▸ Task objective: Copy out the text of every one of the records below, swapping each "jetty" for "pier" and leaving everything else unchanged. Omit the pictures.

▸ Task material:
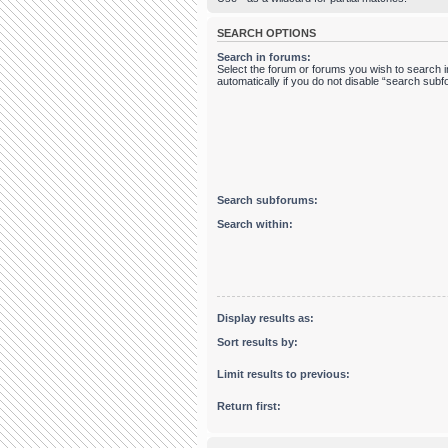
SEARCH OPTIONS
Search in forums:
Select the forum or forums you wish to search
automatically if you do not disable “search sub
Search subforums:
Search within:
Display results as:
Sort results by:
Limit results to previous:
Return first:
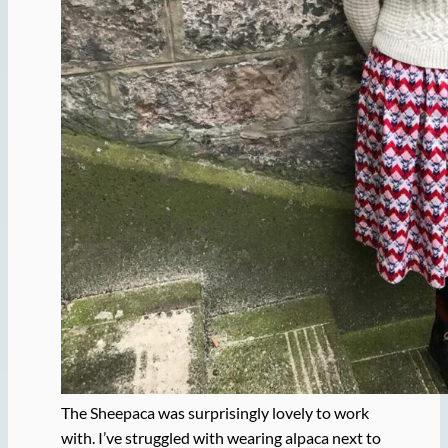
The Sheepaca was surprisingly lovely to work
with. I’ve struggled with wearing alpaca next to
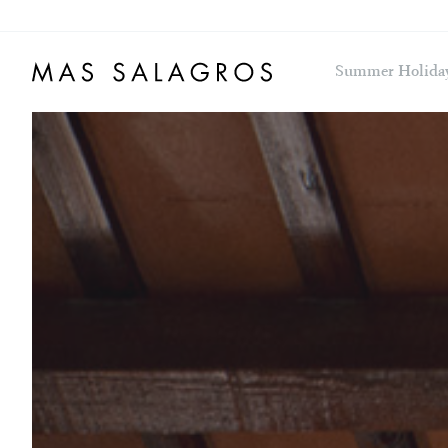
Summer Holida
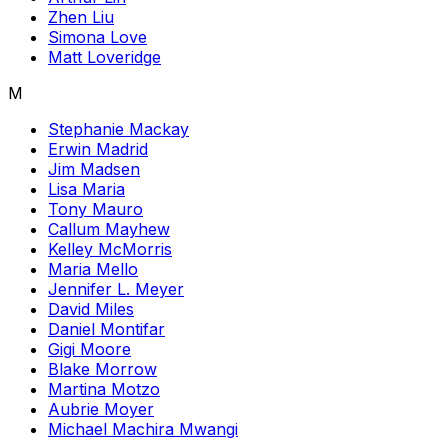
Zhen Liu
Simona Love
Matt Loveridge
M
Stephanie Mackay
Erwin Madrid
Jim Madsen
Lisa Maria
Tony Mauro
Callum Mayhew
Kelley McMorris
Maria Mello
Jennifer L. Meyer
David Miles
Daniel Montifar
Gigi Moore
Blake Morrow
Martina Motzo
Aubrie Moyer
Michael Machira Mwangi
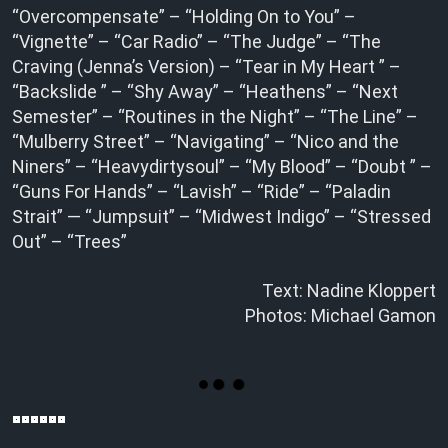
“Overcompensate” – “Holding On to You” –
“Vignette” – “Car Radio” – “The Judge” – “The
Craving (Jenna’s Version) – “Tear in My Heart ” –
“Backslide ” – “Shy Away” – “Heathens” – “Next
Semester” – “Routines in the Night” – “The Line” –
“Mulberry Street” – “Navigating” – “Nico and the
Niners” – “Heavydirtysoul” – “My Blood” – “Doubt ” –
“Guns For Hands” – “Lavish” – “Ride” – “Paladin
Strait” — “Jumpsuit” – “Midwest Indigo” – “Stressed
Out” – “Trees”
Text: Nadine Kloppert
Photos: Michael Gamon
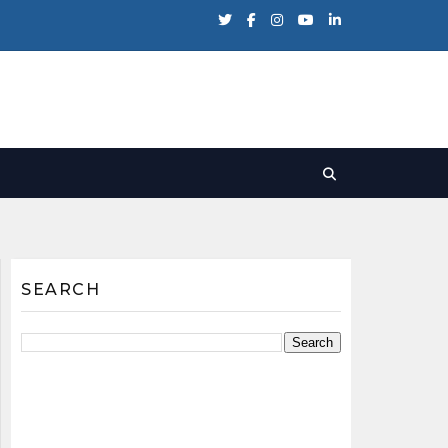
SEARCH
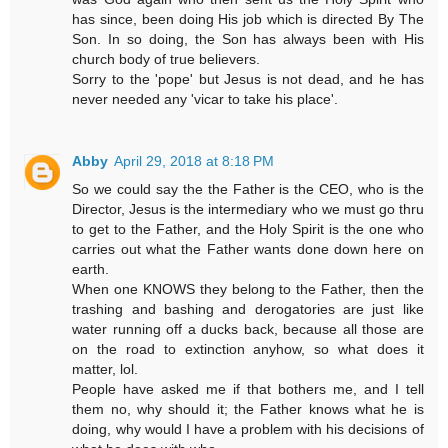
has since, been doing His job which is directed By The
Son. In so doing, the Son has always been with His
church body of true believers.
Sorry to the 'pope' but Jesus is not dead, and he has
never needed any 'vicar to take his place'.
Abby
April 29, 2018 at 8:18 PM
So we could say the the Father is the CEO, who is the
Director, Jesus is the intermediary who we must go thru
to get to the Father, and the Holy Spirit is the one who
carries out what the Father wants done down here on
earth.
When one KNOWS they belong to the Father, then the
trashing and bashing and derogatories are just like
water running off a ducks back, because all those are
on the road to extinction anyhow, so what does it
matter, lol.
People have asked me if that bothers me, and I tell
them no, why should it; the Father knows what he is
doing, why would I have a problem with his decisions of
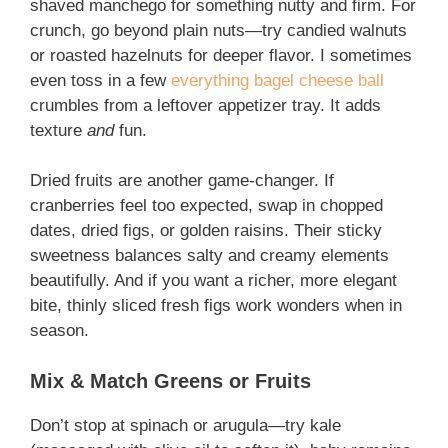
shaved manchego for something nutty and firm. For
crunch, go beyond plain nuts—try candied walnuts
or roasted hazelnuts for deeper flavor. I sometimes
even toss in a few
everything bagel cheese ball
crumbles from a leftover appetizer tray. It adds
texture
and
fun.
Dried fruits are another game-changer. If
cranberries feel too expected, swap in chopped
dates, dried figs, or golden raisins. Their sticky
sweetness balances salty and creamy elements
beautifully. And if you want a richer, more elegant
bite, thinly sliced fresh figs work wonders when in
season.
Mix & Match Greens or Fruits
Don’t stop at spinach or arugula—try kale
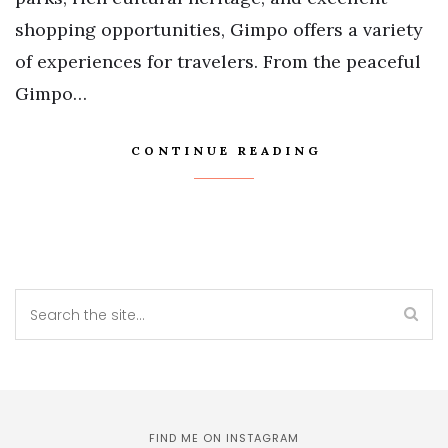
shopping opportunities, Gimpo offers a variety
of experiences for travelers. From the peaceful
Gimpo…
CONTINUE READING
FIND ME ON INSTAGRAM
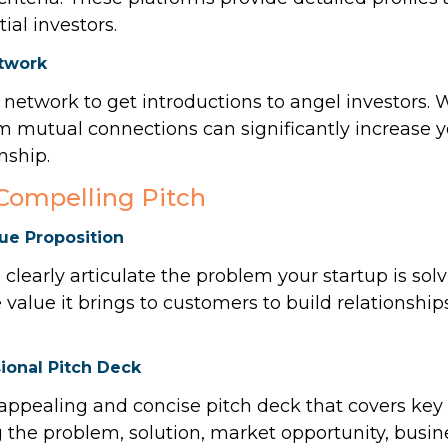
tial investors.
twork
 network to get introductions to angel investors.
m mutual connections can significantly increase 
nship.
 Compelling Pitch
lue Proposition
 clearly articulate the problem your startup is solv
e value it brings to customers to build relationshi
ional Pitch Deck
 appealing and concise pitch deck that covers key
g the problem, solution, market opportunity, busi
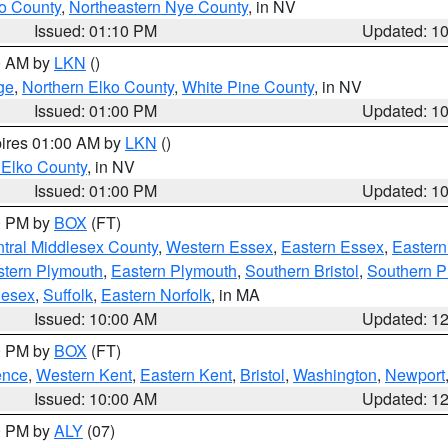
o County
,
Northeastern Nye County
, in NV
Issued: 01:10 PM
Updated: 1
00 AM by
LKN
()
ge
,
Northern Elko County
,
White Pine County
, in NV
Issued: 01:00 PM
Updated: 1
pires 01:00 AM by
LKN
()
 Elko County
, in NV
Issued: 01:00 PM
Updated: 1
00 PM by
BOX
(FT)
tral Middlesex County
,
Western Essex
,
Eastern Essex
,
Easter
tern Plymouth
,
Eastern Plymouth
,
Southern Bristol
,
Southern P
lesex
,
Suffolk
,
Eastern Norfolk
, in MA
Issued: 10:00 AM
Updated: 1
00 PM by
BOX
(FT)
ence
,
Western Kent
,
Eastern Kent
,
Bristol
,
Washington
,
Newport
Issued: 10:00 AM
Updated: 1
00 PM by
ALY
(07)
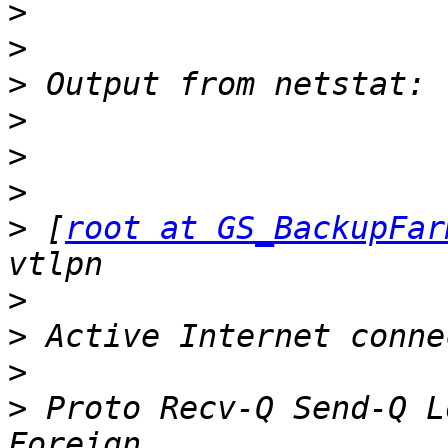
>
>
>
>
>
>
>
 [
root at GS_BackupFar
>
>
>
>
 Proto Recv-Q Send-Q Local Addr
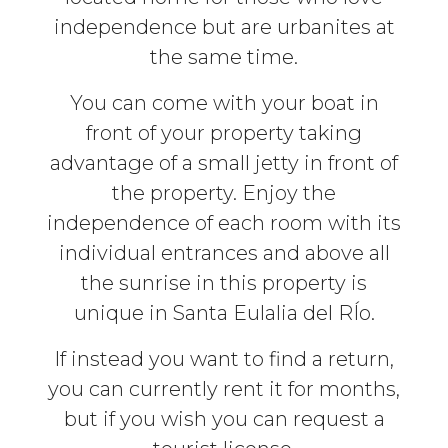
independence but are urbanites at
the same time.
You can come with your boat in
front of your property taking
advantage of a small jetty in front of
the property. Enjoy the
independence of each room with its
individual entrances and above all
the sunrise in this property is
unique in Santa Eulalia del RÍo.
If instead you want to find a return,
you can currently rent it for months,
but if you wish you can request a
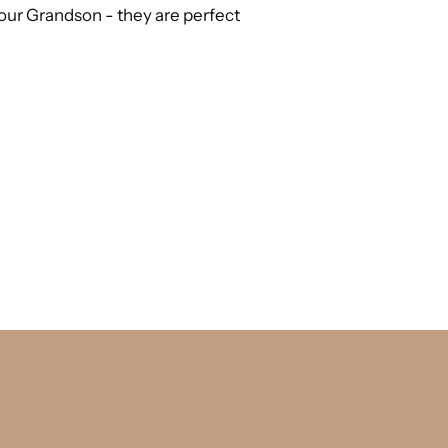
or our Grandson - they are perfect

▸ Response box:
SEARCH OPTIONS
Search in forums:
Select the forum or forums you wish to search
automatically if you do not disable “search sub
Search subforums:
Search within:
Display results as:
Sort results by:
Limit results to previous:
Return first:
The Sheepaca was surprisingly lovely to work
with. I’ve struggled with wearing alpaca next to
Summer Holida
Zhen Liu
Simona Love
Matt Loveridge
M
Stephanie Mackay
Erwin Madrid
Jim Madsen
Lisa Maria
Tony Mauro
Callum Mayhew
Kelley McMorris
Maria Mello
Jennifer L. Meyer
David Miles
Daniel Montifar
Gigi Moore
Blake Morrow
Martina Motzo
Aubrie Moyer
Michael Machira Mwangi
“Overcompensate” – “Holding On to You” –
“Vignette” – “Car Radio” – “The Judge” – “The
Craving (Jenna’s Version) – “Tear in My Heart ” –
“Backslide ” – “Shy Away” – “Heathens” – “Next
Semester” – “Routines in the Night” – “The Line” –
“Mulberry Street” – “Navigating” – “Nico and the
Niners” – “Heavydirtysoul” – “My Blood” – “Doubt ” –
“Guns For Hands” – “Lavish” – “Ride” – “Paladin
Strait” — “Jumpsuit” – “Midwest Indigo” – “Stressed
Out” – “Trees”
Text: Nadine Kloppert
Photos: Michael Gamon
SEARCH
has since, been doing His job which is directed By The
Son. In so doing, the Son has always been with His
church body of true believers.
Sorry to the 'pope' but Jesus is not dead, and he has
never needed any 'vicar to take his place'.
Abby
April 29, 2018 at 8:18 PM
So we could say the the Father is the CEO, who is the
Director, Jesus is the intermediary who we must go thru
to get to the Father, and the Holy Spirit is the one who
carries out what the Father wants done down here on
earth.
When one KNOWS they belong to the Father, then the
trashing and bashing and derogatories are just like
water running off a ducks back, because all those are
on the road to extinction anyhow, so what does it
matter, lol.
People have asked me if that bothers me, and I tell
them no, why should it; the Father knows what he is
doing, why would I have a problem with his decisions of
shaved manchego for something nutty and firm. For
crunch, go beyond plain nuts—try candied walnuts
or roasted hazelnuts for deeper flavor. I sometimes
even toss in a few
everything bagel cheese ball
crumbles from a leftover appetizer tray. It adds
texture
and
fun.
Dried fruits are another game-changer. If
cranberries feel too expected, swap in chopped
dates, dried figs, or golden raisins. Their sticky
sweetness balances salty and creamy elements
beautifully. And if you want a richer, more elegant
bite, thinly sliced fresh figs work wonders when in
season.
Mix & Match Greens or Fruits
Don’t stop at spinach or arugula—try kale
shopping opportunities, Gimpo offers a variety
of experiences for travelers. From the peaceful
Gimpo…
CONTINUE READING
FIND ME ON INSTAGRAM
tial investors.
twork
 network to get introductions to angel investors.
m mutual connections can significantly increase 
nship.
 Compelling Pitch
lue Proposition
 clearly articulate the problem your startup is solv
e value it brings to customers to build relationshi
ional Pitch Deck
 appealing and concise pitch deck that covers key
g the problem, solution, market opportunity, busi
o County
,
Northeastern Nye County
, in NV
Issued: 01:10 PM
Updated: 1
00 AM by
LKN
()
ge
,
Northern Elko County
,
White Pine County
, in NV
Issued: 01:00 PM
Updated: 1
pires 01:00 AM by
LKN
()
 Elko County
, in NV
Issued: 01:00 PM
Updated: 1
00 PM by
BOX
(FT)
tral Middlesex County
,
Western Essex
,
Eastern Essex
,
Easter
tern Plymouth
,
Eastern Plymouth
,
Southern Bristol
,
Southern P
lesex
,
Suffolk
,
Eastern Norfolk
, in MA
Issued: 10:00 AM
Updated: 1
00 PM by
BOX
(FT)
ence
,
Western Kent
,
Eastern Kent
,
Bristol
,
Washington
,
Newport
Issued: 10:00 AM
Updated: 1
00 PM by
ALY
(07)
>
>
>
>
>
>
>
 [
root at GS_BackupFar
>
>
>
>
 Proto Recv-Q Send-Q Local Addr
independence but are urbanites at
the same time.
You can come with your boat in
front of your property taking
advantage of a small pier in front of
the property. Enjoy the
independence of each room with its
individual entrances and above all
the sunrise in this property is
unique in Santa Eulalia del RÍo.
If instead you want to find a return,
you can currently rent it for months,
but if you wish you can request a
or our Grandson - they are perfect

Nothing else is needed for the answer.